=== WORKING DATA ===
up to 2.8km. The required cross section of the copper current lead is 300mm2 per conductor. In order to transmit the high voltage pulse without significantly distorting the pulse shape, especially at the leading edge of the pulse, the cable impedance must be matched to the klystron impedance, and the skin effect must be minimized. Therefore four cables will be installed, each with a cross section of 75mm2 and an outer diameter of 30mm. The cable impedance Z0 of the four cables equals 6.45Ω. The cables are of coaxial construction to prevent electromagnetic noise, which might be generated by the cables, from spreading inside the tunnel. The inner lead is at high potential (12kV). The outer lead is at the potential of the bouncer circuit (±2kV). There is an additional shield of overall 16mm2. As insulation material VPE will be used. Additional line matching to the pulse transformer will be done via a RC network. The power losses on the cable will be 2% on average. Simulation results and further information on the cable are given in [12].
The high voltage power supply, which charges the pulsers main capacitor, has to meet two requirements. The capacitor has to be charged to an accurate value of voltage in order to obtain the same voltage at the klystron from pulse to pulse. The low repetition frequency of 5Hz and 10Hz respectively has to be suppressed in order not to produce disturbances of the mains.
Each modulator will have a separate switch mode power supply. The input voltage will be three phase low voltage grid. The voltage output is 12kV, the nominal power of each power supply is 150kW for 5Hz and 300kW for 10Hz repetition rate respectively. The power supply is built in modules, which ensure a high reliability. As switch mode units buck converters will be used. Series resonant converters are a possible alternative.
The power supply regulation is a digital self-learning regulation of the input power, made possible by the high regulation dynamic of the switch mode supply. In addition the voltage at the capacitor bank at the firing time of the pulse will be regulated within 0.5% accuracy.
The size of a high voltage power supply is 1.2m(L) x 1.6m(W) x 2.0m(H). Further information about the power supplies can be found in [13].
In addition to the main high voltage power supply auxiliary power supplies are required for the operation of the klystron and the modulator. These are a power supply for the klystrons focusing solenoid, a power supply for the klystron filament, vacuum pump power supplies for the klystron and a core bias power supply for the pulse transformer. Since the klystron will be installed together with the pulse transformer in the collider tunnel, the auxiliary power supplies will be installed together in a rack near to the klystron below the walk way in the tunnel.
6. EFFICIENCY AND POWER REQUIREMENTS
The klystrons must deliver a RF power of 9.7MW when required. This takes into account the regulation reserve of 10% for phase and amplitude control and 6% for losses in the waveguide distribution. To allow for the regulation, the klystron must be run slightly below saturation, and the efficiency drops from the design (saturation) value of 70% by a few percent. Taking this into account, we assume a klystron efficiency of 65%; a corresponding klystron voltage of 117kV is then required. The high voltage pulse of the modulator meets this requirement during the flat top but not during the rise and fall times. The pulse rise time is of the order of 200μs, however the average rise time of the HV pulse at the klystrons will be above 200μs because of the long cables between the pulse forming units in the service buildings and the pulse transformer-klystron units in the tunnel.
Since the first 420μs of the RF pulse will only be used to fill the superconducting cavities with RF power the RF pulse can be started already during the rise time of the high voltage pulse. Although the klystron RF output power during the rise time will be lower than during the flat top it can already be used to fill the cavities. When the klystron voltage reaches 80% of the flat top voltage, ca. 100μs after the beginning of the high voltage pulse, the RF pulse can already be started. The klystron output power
===
:: THE PROBLEM ::
Find the lines above that include the string "possible" and copy them.

:: RESULT OF THE TASK ::
Each modulator will have a separate switch mode power supply. The input voltage will be three phase low voltage grid. The voltage output is 12kV, the nominal power of each power supply is 150kW for 5Hz and 300kW for 10Hz repetition rate respectively. The power supply is built in modules, which ensure a high reliability. As switch mode units buck converters will be used. Series resonant converters are a possible alternative.
The power supply regulation is a digital self-learning regulation of the input power, made possible by the high regulation dynamic of the switch mode supply. In addition the voltage at the capacitor bank at the firing time of the pulse will be regulated within 0.5% accuracy.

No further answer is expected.